No fueron las caminatas de los días de paseo, ni el practicar juntos un deporte, ni pasarse los ratos libres hablando de cualquier cosa o en silencio. Fueron la Biblia y la Filología las que los unieron para siempre, aprendiéndose los libros del Nuevo Testamento en griego de memoria y perfeccionándose en el conocimiento de aquellas lenguas modernas que pudieran servirles para conocer mejor, gracias a bibliografía secundaria, la Sagrada Escritura y el mundo, los mundos, en que se originó y fue escrita.
Todo esto lo supe después de adentrarme en el archivo de Padre Lagrange en la Escuela Bíblica de Jerusalén y de leer allí sus cartas a esos dos amigos, de las que he dado cuenta en un artículo publicado recientemente, y a las que he vuelto casualmente en esta tarde de ilusiones y remembranzas, víspera de Reyes, en Roma.
Y al recordar a esos tres estudiosos de la Biblia, del cristianismo y del Antiguo Oriente, se me ha despabilado dentro una luz, brillante como la de los Magos, que me ha llevado y me ha hecho rememorar a las grandes, sólidas y duraderas amistades que he forjado estudiando apasionadamente, en años pasados, la Biblia: el deleite en el alefato, en el hifil, en el nifal, en el hitpael, y en las paronomasias del hebreo; en las conjunciones griegas, en la belleza, tanta o más que la de los poéticos, de los textos narrativos, en los géneros literarios, en la teología inyectada por Dios en las palabras, en la sabiduría de los maestros.
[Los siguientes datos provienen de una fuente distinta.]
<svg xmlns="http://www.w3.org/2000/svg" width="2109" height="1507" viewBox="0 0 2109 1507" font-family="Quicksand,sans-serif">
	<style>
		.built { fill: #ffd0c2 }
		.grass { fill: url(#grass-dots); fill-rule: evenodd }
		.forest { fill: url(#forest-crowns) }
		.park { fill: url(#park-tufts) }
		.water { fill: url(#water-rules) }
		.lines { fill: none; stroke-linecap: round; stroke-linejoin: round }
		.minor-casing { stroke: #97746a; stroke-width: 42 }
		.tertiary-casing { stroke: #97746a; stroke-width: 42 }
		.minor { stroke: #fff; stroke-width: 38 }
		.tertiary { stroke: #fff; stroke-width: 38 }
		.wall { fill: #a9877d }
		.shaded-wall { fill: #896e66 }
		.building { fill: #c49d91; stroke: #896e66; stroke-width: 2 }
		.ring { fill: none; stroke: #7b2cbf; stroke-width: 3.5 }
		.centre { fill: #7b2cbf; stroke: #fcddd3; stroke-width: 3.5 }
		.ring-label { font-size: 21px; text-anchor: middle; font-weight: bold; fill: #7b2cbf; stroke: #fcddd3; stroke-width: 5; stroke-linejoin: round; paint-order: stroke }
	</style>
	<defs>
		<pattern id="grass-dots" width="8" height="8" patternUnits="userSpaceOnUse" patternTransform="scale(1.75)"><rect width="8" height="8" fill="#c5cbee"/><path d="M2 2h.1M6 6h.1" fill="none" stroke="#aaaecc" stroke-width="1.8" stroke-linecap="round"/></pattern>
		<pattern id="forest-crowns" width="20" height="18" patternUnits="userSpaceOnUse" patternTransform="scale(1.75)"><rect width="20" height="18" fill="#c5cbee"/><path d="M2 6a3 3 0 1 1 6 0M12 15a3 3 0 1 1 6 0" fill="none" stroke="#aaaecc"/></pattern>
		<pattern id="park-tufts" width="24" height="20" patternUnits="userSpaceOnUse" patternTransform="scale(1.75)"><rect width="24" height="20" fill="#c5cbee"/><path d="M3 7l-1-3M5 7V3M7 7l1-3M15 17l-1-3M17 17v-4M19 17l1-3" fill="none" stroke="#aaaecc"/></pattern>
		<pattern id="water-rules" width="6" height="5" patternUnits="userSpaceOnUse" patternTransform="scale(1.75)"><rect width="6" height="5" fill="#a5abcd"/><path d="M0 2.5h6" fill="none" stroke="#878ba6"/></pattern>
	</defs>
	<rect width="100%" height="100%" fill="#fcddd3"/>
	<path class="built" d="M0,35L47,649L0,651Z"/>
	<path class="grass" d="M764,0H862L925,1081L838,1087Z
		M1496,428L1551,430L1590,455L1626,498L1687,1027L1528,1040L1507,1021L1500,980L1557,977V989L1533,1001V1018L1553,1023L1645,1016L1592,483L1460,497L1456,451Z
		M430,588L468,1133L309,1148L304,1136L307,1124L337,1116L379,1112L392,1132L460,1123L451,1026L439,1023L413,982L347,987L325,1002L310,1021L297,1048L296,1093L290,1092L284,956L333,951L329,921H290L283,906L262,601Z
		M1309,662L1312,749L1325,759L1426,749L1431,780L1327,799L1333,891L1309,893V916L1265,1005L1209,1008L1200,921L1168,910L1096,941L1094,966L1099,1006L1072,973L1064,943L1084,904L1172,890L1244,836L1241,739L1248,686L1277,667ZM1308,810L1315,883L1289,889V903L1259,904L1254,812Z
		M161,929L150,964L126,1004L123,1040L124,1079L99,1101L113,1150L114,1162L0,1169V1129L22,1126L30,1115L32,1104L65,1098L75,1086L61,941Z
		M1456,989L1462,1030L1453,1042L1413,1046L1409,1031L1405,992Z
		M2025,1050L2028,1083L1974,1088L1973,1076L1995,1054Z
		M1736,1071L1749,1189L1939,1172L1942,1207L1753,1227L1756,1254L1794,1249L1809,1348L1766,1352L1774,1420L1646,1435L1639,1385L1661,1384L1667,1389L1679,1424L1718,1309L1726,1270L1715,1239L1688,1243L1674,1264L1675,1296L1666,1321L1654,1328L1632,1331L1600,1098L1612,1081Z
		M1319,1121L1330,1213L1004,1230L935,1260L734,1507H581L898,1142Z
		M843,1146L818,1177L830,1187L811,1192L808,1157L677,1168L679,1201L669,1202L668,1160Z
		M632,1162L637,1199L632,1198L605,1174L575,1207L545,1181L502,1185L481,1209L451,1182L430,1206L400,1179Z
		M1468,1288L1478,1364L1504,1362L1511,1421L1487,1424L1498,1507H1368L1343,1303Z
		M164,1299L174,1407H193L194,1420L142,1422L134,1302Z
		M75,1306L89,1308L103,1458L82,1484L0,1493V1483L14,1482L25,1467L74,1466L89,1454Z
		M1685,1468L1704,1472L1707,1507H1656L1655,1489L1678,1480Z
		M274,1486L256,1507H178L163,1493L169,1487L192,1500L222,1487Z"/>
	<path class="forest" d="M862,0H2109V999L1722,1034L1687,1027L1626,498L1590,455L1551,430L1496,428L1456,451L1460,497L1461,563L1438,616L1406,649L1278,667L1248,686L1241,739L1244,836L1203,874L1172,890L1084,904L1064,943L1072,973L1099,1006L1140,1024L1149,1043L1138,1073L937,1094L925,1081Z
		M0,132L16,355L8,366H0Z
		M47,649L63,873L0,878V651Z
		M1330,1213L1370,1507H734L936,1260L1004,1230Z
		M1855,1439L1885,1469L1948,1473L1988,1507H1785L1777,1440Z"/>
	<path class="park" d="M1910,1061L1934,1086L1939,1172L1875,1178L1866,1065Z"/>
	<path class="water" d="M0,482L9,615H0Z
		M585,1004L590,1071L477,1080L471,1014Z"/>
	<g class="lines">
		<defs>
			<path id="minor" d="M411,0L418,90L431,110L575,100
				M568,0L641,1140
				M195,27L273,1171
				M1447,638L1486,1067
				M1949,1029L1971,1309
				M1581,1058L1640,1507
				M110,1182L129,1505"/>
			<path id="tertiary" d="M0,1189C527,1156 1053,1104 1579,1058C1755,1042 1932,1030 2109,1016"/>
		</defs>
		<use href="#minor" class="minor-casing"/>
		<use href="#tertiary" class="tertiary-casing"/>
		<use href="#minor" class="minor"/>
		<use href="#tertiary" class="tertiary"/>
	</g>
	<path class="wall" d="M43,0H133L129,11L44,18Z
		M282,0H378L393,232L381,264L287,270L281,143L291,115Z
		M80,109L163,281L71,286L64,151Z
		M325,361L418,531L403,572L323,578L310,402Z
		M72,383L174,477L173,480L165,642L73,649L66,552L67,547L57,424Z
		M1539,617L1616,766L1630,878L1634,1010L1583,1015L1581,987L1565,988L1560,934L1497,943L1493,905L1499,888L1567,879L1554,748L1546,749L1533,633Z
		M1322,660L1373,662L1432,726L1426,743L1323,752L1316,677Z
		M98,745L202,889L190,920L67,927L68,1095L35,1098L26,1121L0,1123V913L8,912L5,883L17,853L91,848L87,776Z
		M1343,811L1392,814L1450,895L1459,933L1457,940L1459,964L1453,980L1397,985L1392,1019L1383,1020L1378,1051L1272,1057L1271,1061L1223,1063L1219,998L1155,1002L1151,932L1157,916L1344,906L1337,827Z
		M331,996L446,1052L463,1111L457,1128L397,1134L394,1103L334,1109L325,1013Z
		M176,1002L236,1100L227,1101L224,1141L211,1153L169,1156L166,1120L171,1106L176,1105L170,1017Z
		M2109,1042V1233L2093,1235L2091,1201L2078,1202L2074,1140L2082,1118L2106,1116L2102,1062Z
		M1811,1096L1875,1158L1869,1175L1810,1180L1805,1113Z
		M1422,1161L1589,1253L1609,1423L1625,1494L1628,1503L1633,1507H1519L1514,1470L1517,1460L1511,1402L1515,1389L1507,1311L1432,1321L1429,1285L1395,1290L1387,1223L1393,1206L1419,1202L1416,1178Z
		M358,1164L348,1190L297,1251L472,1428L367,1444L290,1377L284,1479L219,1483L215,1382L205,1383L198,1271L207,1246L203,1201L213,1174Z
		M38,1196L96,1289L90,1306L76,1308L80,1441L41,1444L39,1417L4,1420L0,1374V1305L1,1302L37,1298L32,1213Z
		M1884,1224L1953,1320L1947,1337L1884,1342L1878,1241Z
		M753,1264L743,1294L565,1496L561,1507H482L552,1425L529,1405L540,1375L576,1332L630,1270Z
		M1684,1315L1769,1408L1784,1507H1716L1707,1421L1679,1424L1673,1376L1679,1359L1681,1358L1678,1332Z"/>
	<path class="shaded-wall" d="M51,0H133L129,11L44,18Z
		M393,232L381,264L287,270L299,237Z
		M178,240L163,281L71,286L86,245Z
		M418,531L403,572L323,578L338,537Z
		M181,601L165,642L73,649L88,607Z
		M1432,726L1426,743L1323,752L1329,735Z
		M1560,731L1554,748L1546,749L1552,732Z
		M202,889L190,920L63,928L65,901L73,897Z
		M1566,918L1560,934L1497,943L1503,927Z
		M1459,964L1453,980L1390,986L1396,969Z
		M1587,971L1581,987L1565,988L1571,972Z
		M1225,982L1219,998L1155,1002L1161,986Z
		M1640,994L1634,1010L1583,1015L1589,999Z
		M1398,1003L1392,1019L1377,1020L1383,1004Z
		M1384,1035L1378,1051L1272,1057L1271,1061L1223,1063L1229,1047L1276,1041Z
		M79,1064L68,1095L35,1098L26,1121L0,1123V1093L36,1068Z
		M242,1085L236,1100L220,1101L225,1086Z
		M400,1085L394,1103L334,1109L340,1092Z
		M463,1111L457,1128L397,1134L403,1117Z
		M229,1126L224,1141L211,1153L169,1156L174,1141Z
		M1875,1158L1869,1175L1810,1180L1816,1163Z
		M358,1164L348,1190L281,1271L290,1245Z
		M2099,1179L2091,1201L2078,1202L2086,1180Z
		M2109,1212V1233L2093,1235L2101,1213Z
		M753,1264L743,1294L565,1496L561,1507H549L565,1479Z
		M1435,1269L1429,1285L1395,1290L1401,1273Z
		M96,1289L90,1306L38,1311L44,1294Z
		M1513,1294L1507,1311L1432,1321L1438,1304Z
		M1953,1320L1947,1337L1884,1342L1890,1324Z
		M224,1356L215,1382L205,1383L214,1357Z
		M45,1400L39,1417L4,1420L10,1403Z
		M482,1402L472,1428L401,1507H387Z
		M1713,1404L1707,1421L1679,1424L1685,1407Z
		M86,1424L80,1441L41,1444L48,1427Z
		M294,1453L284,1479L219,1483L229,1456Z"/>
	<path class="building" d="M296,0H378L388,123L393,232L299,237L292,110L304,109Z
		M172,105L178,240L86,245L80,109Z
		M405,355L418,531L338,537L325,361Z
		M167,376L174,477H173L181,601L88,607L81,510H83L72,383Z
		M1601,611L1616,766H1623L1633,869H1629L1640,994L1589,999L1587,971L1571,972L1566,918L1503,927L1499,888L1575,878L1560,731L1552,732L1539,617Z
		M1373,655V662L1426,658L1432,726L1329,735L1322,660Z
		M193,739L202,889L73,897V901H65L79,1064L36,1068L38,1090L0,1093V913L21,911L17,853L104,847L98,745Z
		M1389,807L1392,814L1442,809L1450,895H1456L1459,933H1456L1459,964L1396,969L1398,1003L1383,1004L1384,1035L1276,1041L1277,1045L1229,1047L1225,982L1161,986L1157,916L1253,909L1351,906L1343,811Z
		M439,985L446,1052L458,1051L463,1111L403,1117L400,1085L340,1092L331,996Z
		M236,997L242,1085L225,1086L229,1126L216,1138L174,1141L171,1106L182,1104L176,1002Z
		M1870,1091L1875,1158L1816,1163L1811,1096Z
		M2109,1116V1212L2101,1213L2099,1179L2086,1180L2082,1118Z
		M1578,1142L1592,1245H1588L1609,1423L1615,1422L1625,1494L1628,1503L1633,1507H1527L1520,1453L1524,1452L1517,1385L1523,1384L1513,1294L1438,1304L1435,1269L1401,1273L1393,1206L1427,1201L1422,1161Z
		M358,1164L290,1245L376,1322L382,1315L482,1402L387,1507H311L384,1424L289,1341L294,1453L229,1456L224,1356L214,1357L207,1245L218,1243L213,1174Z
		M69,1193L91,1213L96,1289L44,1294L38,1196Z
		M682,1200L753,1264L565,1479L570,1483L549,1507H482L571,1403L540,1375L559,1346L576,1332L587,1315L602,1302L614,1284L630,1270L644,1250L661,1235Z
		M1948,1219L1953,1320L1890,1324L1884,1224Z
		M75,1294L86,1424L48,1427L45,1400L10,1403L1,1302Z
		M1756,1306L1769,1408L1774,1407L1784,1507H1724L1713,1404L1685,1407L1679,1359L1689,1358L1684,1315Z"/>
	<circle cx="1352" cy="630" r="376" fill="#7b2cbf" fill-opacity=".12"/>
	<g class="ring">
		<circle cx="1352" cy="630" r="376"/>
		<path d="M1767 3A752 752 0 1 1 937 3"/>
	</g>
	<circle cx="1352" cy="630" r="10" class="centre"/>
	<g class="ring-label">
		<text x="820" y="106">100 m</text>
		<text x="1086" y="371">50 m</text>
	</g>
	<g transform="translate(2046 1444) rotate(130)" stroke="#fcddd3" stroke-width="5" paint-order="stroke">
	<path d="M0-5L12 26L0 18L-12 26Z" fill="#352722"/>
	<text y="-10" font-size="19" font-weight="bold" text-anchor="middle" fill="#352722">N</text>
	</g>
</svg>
Además, me he encontrado esta mañana, en la biblioteca del Pontificio Instituto Bíblico de Roma, con un antiguo compañero de aprendizajes en esa benemérita institución de la Iglesia. Hoy es un reputado profesor en la Universidad Pontificia de Salamanca. Y éstas fueron sus primeras palabras al saludarnos: «Volvemos al lugar de nuestros orígenes». Así es. Allí nacimos a algo sublime, extraordinariamente hermoso y por lo que es preciso dar gracias a Dios en cada instante de nuestras vidas.
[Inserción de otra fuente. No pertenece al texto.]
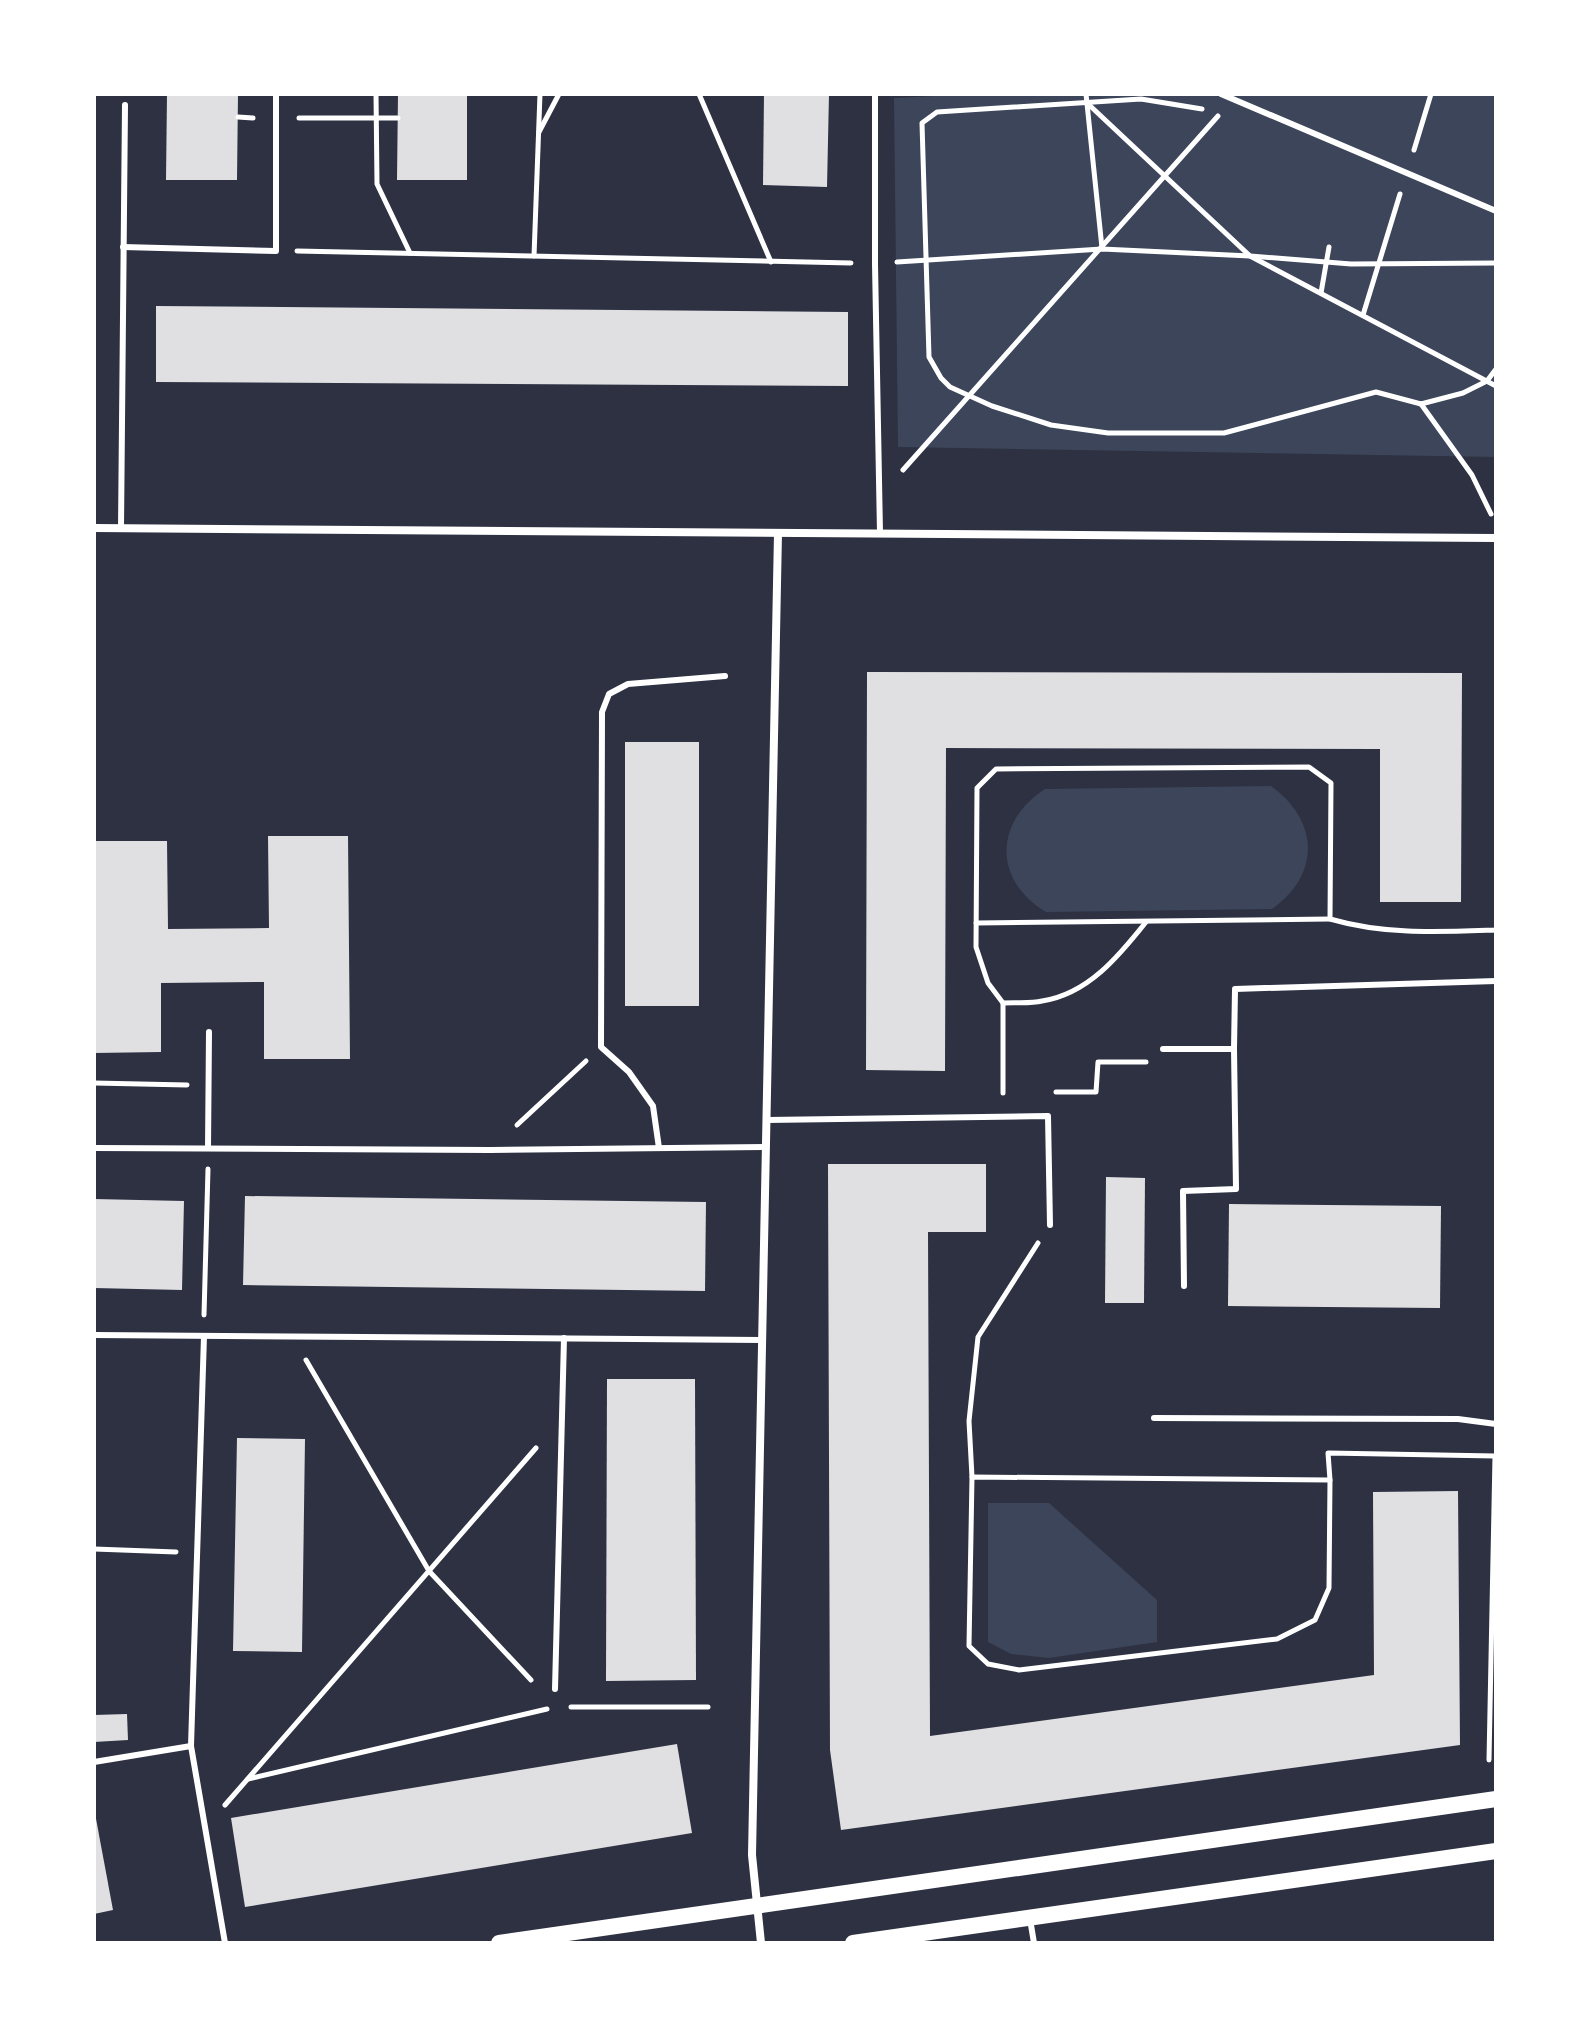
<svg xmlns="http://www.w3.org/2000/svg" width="1590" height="2037" font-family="Mulish,sans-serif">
<rect width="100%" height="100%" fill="#2d3142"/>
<g fill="#3c4559">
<path d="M 974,94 L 1496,94 L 1496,457 L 898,447 L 894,98 Z"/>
<path d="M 1271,786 C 1319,821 1321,874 1272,909 L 1046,912 C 993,880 994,822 1045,789 Z"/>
<path d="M 988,1503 L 1049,1503 L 1157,1600 L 1157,1642 L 1049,1658 L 1011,1654 L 988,1642 Z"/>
</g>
<g fill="#e0e0e3">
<path d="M 167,94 L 238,94 L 237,180 L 166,180 Z"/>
<path d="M 398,94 L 467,94 L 467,180 L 397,180 Z"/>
<path d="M 764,94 L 829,94 L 827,187 L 763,185 Z"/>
<path d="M 156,306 L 848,312 L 848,386 L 156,382 Z"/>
<path d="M 867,672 L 1462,673 L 1461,902 L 1380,902 L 1380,749 L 946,748 L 945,1071 L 866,1070 Z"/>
<rect x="625" y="742" width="74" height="264"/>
<path d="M 268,836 L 348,836 L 350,1059 L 264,1059 L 264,982 L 161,983 L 161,1052 L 94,1053 L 94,841 L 167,841 L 168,929 L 269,928 Z"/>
<path d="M 828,1164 L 986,1164 L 986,1232 L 928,1232 L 930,1736 L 1374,1675 L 1373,1492 L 1458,1491 L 1460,1745 L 841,1830 L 830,1750 Z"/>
<path d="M 1106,1177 L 1145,1178 L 1144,1303 L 1105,1303 Z"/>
<path d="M 245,1196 L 706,1202 L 705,1291 L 243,1285 Z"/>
<path d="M 94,1199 L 184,1201 L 182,1290 L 94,1288 Z"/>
<path d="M 1229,1204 L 1441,1206 L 1440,1308 L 1228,1306 Z"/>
<path d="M 607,1379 L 695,1379 L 696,1680 L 606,1681 Z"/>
<path d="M 237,1438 L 305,1439 L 302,1652 L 233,1651 Z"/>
<path d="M 127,1714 L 128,1740 L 94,1742 L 94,1715 Z"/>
<path d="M 677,1744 L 692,1833 L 245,1907 L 231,1818 Z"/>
<path d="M 94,1808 L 113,1910 L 94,1914 Z"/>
</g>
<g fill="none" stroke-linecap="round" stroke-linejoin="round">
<g stroke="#fff" stroke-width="5">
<path d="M 376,94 L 377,184 L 410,253"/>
<path d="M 699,94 L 771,262"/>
<path d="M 1086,94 L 1102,248"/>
<path d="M 1086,102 L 1250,256 L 1496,386"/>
<path d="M 1202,109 L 1141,99 L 937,112 L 922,123 L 929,357 L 941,378 L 950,387 L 992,406 L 1051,425 L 1108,433 L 1224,433 L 1376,392 L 1421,404 L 1463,393 L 1487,381 L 1496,369"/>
<path d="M 238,117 L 253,118"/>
<path d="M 299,118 L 398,118"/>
<path d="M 539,132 L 559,94"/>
<path d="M 1414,150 L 1431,94"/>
<path d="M 297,251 L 851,263"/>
<path d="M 534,256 L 540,94"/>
<path d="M 897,262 L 1102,249 L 1250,256 L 1351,264 L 1496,263"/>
<path d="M 1321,293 L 1329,247"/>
<path d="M 1363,315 L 1400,194"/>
<path d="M 1421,404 L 1472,475 L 1491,514"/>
<path d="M 903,470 L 1218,116"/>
<path d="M 976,923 L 1330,919"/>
<path d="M 1003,1003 C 1016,1002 1030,1004 1042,1001 C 1088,994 1119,956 1146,922"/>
<path d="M 94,1083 L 187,1085"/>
<path d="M 1056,1092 L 1096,1092 L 1098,1062 L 1146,1062"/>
<path d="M 1003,1093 L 1003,1003 L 988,983 L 976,947 L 977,788 L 996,769 L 1309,767 L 1331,783 L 1330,919 C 1385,935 1439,932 1496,930"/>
<path d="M 517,1125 L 586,1061"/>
<path d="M 204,1315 L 208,1169"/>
<path d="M 306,1360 L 429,1571 L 531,1680"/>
<path d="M 972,1477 L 1330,1480 L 1329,1588 L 1315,1620 L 1277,1639 L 1019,1670 L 988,1664 L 969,1646 Z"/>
<path d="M 972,1477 L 969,1421 L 978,1337 L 1038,1243"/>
<path d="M 1330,1480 L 1328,1453 L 1495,1456 L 1489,1760"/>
<path d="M 94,1549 L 176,1552"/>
<path d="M 571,1707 L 708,1707"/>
<path d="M 248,1779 L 547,1709"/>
<path d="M 225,1805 L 536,1448"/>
</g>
<g stroke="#fff" stroke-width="6">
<path d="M 875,94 L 875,264 L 880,533"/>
<path d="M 1221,94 L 1496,211"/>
<path d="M 123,247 L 276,251 L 276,94"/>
<path d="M 121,528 L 125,105"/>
<path d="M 1163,1049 L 1234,1049 L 1235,989 L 1496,981"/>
<path d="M 767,1120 L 1048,1116 L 1050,1225"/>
<path d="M 94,1148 L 490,1150 L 766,1147"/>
<path d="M 208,1148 L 209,1032"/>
<path d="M 659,1148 L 653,1106 L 629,1072 L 601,1047 L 602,712 L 609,694 L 628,684 L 725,676"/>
<path d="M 1184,1286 L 1183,1191 L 1236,1189 L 1234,1049"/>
<path d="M 94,1335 L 762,1340"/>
<path d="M 204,1336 L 191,1746 L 225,1943"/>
<path d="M 1154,1418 L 1458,1419 L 1496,1424"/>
<path d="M 555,1689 L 564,1338"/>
<path d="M 94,1762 L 191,1746"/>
<path d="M 1030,1919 L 1034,1943"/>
</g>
<g stroke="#fff" stroke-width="8">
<path d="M 94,528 L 1496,538"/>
<path d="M 761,1943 L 752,1855 L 778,533"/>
</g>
<g stroke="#fff" stroke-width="16">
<path d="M 499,1943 L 1496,1799"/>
<path d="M 853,1943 L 1496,1851"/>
</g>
</g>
<rect width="1590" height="2037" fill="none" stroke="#ffffff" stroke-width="192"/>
</svg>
Con la frecuentación gustosa y sapiencial, instruidos por magníficos profesores, de esos libros que nos han llegado del Próximo Oriente, en los que subyacen tradiciones antiquísimas del Medio Oriente y quién sabe de dónde más, nos ha amanecido dentro ciertamente, a través de ellos, una luz que perdura inapagable y que corrobora lo dicho desde siempre: “Ex Oriente lux”.